Text section ::
(begin)

Three years ago Papaw was still alive, I strolled into their house and said, "Have y'all ever been to Po Monkey's?"
My Uncle Ronnie kind of laughed and went, "Boy, have we?!"
Notorious for its ceiling decor, cheap beer, and outdoor bathroom, Po Monkey's was one of the most widely recognized Juke Joints in the Delta and you still see it today in photographs and memories.
"He was Papa's mechanic!" said Granna.
I've known these people my whole life and not one word of the man until now (...typical). In town for Juke Joint, I had come down to Jackson to pay a visit and low and behold, Willie Seaberry was a longtime friend.
My great grandfather was a car salesman from a Merigold lumber yard during the 50's and Willie Seaberry, Po Monkey, was his right hand man for repairs. Granna and her boys alike would travel with him to Memphis, purchase the car with their pre-written check (who cares if it's a few thousand dollars shy of asking price?), stop at the Blue and White for a burger and make their way back to Merigold.

(end)

Task instructions ::
a – In the Po Monkey's text, what did the narrator's great grandfather do for a living?
b – In the Po Monkey's text, turn the paragraph beginning "My great grandfather was a car salesman" into a short bulleted list that keeps its main facts.
c – Do these statements agree with the Po Monkey's text? Answer yes or no for each, and quote the deciding words.
(i) Po Monkey's was known for its outdoor bathroom.
(ii) Willie Seaberry sold cars alongside Papa.
(iii) After buying a car in Memphis, the group headed back to Jackson.
You won't need the data listing for this work.

Data listing
(begin)

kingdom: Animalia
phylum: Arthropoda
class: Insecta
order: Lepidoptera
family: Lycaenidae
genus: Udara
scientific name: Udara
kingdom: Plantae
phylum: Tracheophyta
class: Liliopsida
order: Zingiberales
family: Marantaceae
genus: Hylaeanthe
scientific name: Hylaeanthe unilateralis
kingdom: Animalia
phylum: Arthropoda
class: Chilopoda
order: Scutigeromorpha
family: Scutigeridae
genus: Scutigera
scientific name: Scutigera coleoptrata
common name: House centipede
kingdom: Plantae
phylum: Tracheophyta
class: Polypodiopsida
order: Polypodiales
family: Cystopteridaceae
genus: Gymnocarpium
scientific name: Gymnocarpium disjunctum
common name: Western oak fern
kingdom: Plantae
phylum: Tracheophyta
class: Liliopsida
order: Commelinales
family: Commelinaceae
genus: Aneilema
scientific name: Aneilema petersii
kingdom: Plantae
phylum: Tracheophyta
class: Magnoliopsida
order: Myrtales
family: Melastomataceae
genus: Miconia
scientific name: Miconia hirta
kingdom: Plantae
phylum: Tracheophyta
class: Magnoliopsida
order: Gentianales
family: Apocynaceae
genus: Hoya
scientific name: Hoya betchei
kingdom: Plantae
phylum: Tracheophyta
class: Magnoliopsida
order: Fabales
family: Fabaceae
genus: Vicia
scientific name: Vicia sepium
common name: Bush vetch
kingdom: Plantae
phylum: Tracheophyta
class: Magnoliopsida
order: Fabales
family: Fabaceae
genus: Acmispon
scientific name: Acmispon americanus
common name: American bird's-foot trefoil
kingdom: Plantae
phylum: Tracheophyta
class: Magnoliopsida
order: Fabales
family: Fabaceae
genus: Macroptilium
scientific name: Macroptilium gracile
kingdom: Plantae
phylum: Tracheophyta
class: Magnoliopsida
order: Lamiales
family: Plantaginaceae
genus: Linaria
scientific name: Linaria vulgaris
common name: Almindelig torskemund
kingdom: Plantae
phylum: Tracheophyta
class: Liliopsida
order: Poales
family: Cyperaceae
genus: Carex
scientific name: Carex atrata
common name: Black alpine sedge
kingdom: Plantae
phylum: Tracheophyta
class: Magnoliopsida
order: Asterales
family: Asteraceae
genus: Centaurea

(end)

Written responses ::
a – He was a car salesman from a Merigold lumber yard during the 50's.

b –
- The narrator's great grandfather sold cars from a Merigold lumber yard during the 50's.
- Willie Seaberry, known as Po Monkey, was his right-hand man for repairs.
- Granna and her boys traveled with him to Memphis to buy cars with a pre-written check, even if it was a few thousand dollars short of the asking price.
- On the way back to Merigold, they stopped at the Blue and White for a burger.

c –
(i) Yes: "Notorious for its ceiling decor, cheap beer, and outdoor bathroom"
(ii) No: "Willie Seaberry, Po Monkey, was his right hand man for repairs"
(iii) No: "make their way back to Merigold"